With whom do you have more intensive contacts?
Network contacts exist with other cultural institutions from the neighborhood as well as the city center. For example, to Popps Packing, The Hinterlands, Zimbabwean Cultural Center of Detroit, Burnside Farm, Powerhouse Productions, Butter Projects, College for Creative Studies or Wayne State University.
You´ve been working in Detroit for a few years, how much has the city changed?
The city and the life in it are constantly changing. Young initiatives revive the cultural infrastructures, especially young people (students) and families with work move into the city.The downtown area is filled with investors and young entrepreneurs, and thus house prices are rising and the population structure is changing. Others, who alread scratch on their subsistence level because of the economic situation, can no longer afford to live in the city center – community gardening or not.
At each Detroit stay, I discover new art projects, businesses, investor models or forms of collaboration.
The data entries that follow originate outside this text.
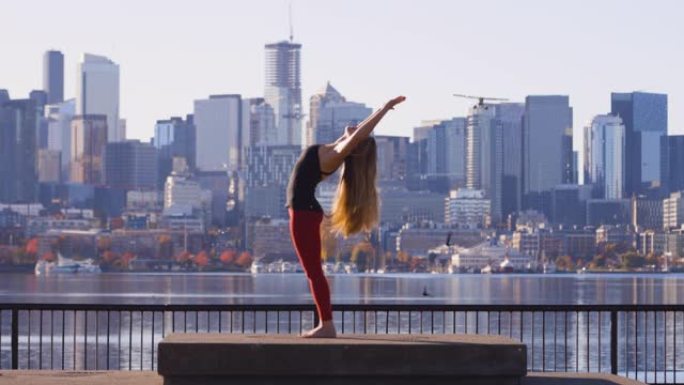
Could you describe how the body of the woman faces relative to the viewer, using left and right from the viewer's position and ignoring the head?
facing to the left of the viewer

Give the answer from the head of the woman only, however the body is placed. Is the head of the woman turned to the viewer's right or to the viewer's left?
to the viewer's right

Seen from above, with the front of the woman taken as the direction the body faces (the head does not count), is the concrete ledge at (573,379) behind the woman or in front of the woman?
behind
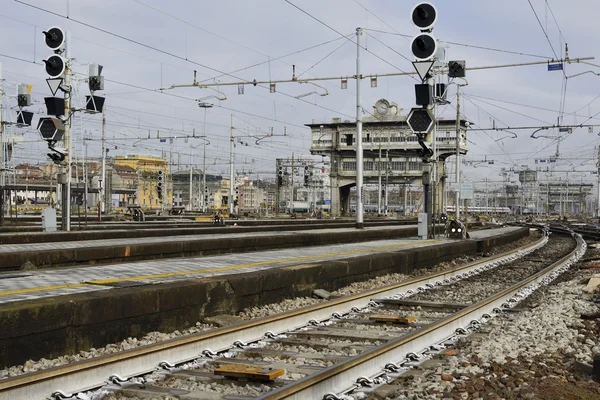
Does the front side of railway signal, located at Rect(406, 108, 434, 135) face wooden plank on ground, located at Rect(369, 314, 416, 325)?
yes

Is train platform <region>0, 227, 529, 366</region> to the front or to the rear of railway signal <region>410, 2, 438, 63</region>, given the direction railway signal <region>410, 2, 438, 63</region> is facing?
to the front

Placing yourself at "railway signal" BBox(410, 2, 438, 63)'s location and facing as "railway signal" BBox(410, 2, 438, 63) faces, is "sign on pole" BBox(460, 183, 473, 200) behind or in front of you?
behind

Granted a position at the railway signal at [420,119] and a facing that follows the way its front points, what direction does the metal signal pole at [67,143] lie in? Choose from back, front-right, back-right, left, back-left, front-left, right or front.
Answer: right

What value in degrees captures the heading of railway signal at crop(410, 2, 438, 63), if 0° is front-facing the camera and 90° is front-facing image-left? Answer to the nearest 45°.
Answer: approximately 0°

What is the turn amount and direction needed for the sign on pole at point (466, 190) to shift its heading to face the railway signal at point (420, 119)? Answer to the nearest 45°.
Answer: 0° — it already faces it

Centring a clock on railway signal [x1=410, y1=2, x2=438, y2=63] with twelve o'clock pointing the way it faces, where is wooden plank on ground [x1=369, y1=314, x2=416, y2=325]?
The wooden plank on ground is roughly at 12 o'clock from the railway signal.

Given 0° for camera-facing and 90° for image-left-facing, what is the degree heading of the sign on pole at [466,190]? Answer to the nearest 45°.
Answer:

Cultural production and the creative industries have been intensively promoted by the private-sector initiatives and by foundations for the past six years. I realize that much of the cultural events and projects are only used by the populations that can afford it or do have some educational access.
Are there any comparable projects of newcomers? How is the general exchange between the Ex-Pads?
The exchange is good. The cultural scene is still manageable and you get to know each other realtively quickly. INCA Detroit was an artist initiative with residency program in Detroit and EXPODIUM from the Netherlands had a dependance in Detroit. Every now and then there are foreign initiatives, usually they disappear after three or four years, but this also has to do with the financing of this kind of projects.
Finally, I would be interested in the radiance of the project. Is it perceived primarily locally, in Germany, in Europe or America?
It is primarily perceived by the people and institutions concerned with contemporary cultural production and urban development in Detroit. In a local context, FILTER Detroit is well known because I keep looking for collaborations with local artists, makers and initiatives. In addition, I invite research residents and artists from Detroit to exhibitions and presentations and contributions to publications, such as the Kunstverein Wolfsburg, the Van Abbemuseum, the Cultural Foundation Agathenburg, the equivalent to Hamburgs Gängeviertel or the Sullivan Galleries in Chicago.
Since FILTER Detroit is run as one-woman operation, there is no marketing and marketing concept. The website lags behind three years and my publicity and social media activity is limited to the bare minimum.
What is the future for?
I am currently working with the permanent resident of FILTER on the redesign of the FILTER Detroit website. A performance project is being discussed with the Dutch artist couple Inge Nabuurs and Erwin van Doorn, which also involves working with Detroit artists and musicians. Of particular importance to me is the work on my PhD thesis which examines FILTER Detroit, other artistic (migration) projects and art production in Banglatown and real estate values.